Les premiers pas de Conchita Wurst au Crazy Horse

Par @Culturebox
Mis à jour le 31/10/2014 à 11H10, publié le 31/10/2014 à 09H59
Affiche du Crazy Horse avec Conchita Wurst

Affiche du Crazy Horse avec Conchita Wurst

© Crazy Horse

Conchita Wurst a fait ses premiers pas jeudi soir sur la scène du Crazy Horse, à Paris, dont elle sera la "guest star" le temps d'une résidence du 9 au 15 novembre. Le premier travesti à se produire dans le temple international du nu féminin chic depuis sa création en 1951, a présenté deux des trois tableaux montés spécialement pour lui.

Le travesti autrichien a présenté ses tableaux dans des costumes signés Jean-Paul Gaultier et une mise en scène de la chorégraphe Blanca Li. Présentée par le Crazy Horse comme "une artiste libre se jouant des conventions avec grâce et humour", Conchita Wurst, 25 ans, succède comme invitée  à la comédienne française Clotilde Courau, la performeuse Dita von Teese ou la chanteuse Arielle Dombasle.

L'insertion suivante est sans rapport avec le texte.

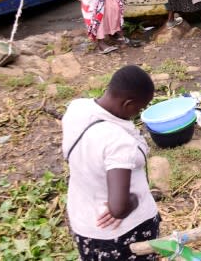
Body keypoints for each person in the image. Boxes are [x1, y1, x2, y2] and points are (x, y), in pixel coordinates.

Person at [62, 65, 159, 260]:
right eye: (139, 108)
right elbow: (118, 208)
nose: (138, 112)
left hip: (85, 223)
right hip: (121, 234)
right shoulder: (118, 141)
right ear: (128, 103)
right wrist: (134, 199)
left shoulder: (77, 108)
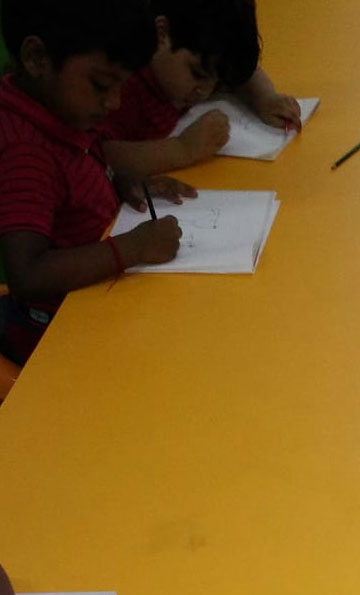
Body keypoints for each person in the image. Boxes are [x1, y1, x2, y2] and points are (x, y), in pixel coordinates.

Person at [0, 0, 195, 365]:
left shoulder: (58, 108)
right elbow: (27, 274)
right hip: (56, 337)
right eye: (102, 84)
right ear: (37, 58)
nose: (115, 102)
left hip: (97, 300)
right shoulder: (26, 151)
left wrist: (118, 180)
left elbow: (71, 179)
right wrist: (133, 248)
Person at [99, 0, 302, 175]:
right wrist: (182, 150)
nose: (205, 91)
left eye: (216, 81)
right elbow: (100, 155)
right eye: (197, 74)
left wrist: (265, 98)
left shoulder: (197, 59)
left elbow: (239, 70)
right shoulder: (122, 85)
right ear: (161, 34)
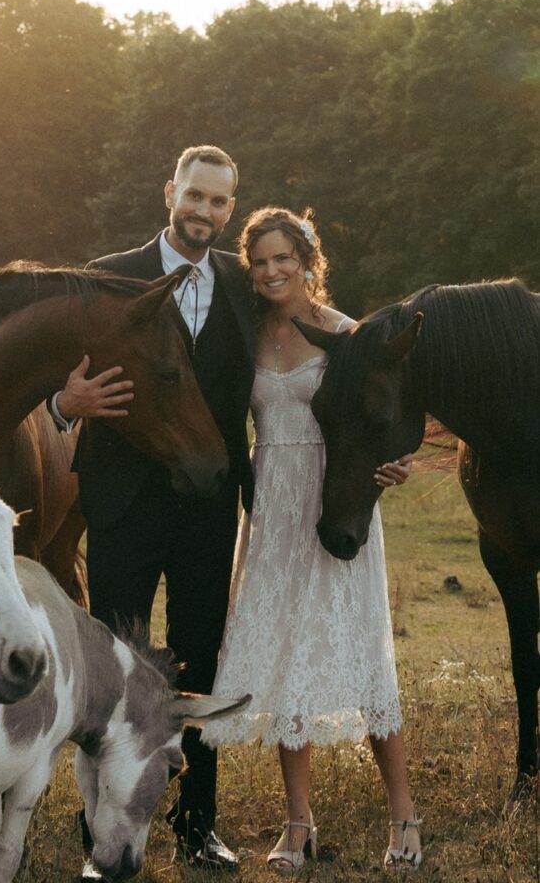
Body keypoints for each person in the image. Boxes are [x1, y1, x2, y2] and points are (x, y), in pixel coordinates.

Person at [50, 145, 257, 876]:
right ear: (170, 192)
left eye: (219, 201)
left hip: (208, 506)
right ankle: (99, 830)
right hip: (122, 503)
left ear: (230, 209)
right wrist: (64, 402)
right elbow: (51, 372)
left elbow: (304, 340)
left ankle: (198, 822)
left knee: (200, 654)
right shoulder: (107, 275)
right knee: (115, 667)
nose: (205, 210)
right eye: (195, 195)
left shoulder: (244, 284)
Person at [201, 206, 422, 874]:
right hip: (271, 506)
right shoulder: (248, 335)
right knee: (287, 659)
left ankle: (404, 815)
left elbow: (389, 413)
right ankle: (298, 824)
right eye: (259, 262)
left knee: (363, 656)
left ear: (306, 262)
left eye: (282, 259)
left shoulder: (348, 334)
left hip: (333, 501)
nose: (271, 272)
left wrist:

Au milieu du show habituel du cabaret, Conchita Wurst, avec ses yeux de biche, sa longue chevelure et sa barbe courte noire, est apparue bluffante de féminité et de grâce, tout autant que les légendes danseuses du Crazy. Telle une reine sur son trône, dans un bustier or et une longue jupe transparente, Conchita a interprété "Rise like a Phoenix", la chanson qui lui a permis de remporter l'Eurovision. A ses pieds, six danseuses du Crazy, nues et dans des poses langoureuses, arboraient elles aussi la même barbe en postiche, déclenchant l'étonnement et parfois les rires des spectateurs.
Conchita Wurst entouré des danseuses du Crazy Horse, septembre 2014

Conchita Wurst entouré des danseuses du Crazy Horse, septembre 2014

© PHOTOPQR/LE PARISIEN
Après l'entracte, Conchita Wurst est revenue pour une deuxième chanson en robe courte or et argent découvrant ses jambes, accompagnée de six danseuses seins nus et portant des pantalons or, dans l'esprit des variétés des années 70.
 
Du crazy horse à l'enregistrement de son premier album

"Ma singularité est d'être la première lady spéciale du Crazy. J'ai saupoudré un peu de mon esprit sur le show. Peut-être des spectateurs préféreraient que je ne sois pas là...", a confié à l'AFP Conchita Wurst, ravie d'incarner "une femme d'un autre genre". "Dans mon monde, l'orientation sexuelle, la couleur de peau ou la religion ne sont pas des choses importantes. Cela concerne l'être humain, pas la société", a ajouté Conchita, à la ville Thomas Neuwirth, qui après sa résidence au Crazy Horse, terminera l'enregistrement de son premier album.

Transgresser les règles établies ou "l'ADN impertinent du Crazy"

Pour Philippe Lhomme, propriétaire du cabaret parisien "briser les lignes du bien-pensant et du conformisme, transgresser les règles établies et anticiper les courants nouveaux, sont depuis toujours dans l'ADN impertinent du Crazy". "La féminité peut être très multiple dans son expression. Conchita l'exprime mieux que personne et nous sommes très fiers de recevoir pour la première fois cette artiste spéciale qui est très inspirante", a-t-il indiqué.

"Nous ne faisons ni compromis ni provoc' facile en accueillant Conchita. Elle est avant tout une artiste de très haut niveau. Dès 1951, Alain Bernardin, notre fondateur, a bousculé l'ordre établi en mettant le nu sur scène", a rappelé Andrée Deissemberg, directrice artistique du cabaret. "Nous continuons dans cette même liberté artistique. Hier comme aujourd'hui, le public du Crazy a envie d'être surpris. Avec des clins d'oeil et l'humour, l'érotisme et la sensualité sont encore plus intéressants".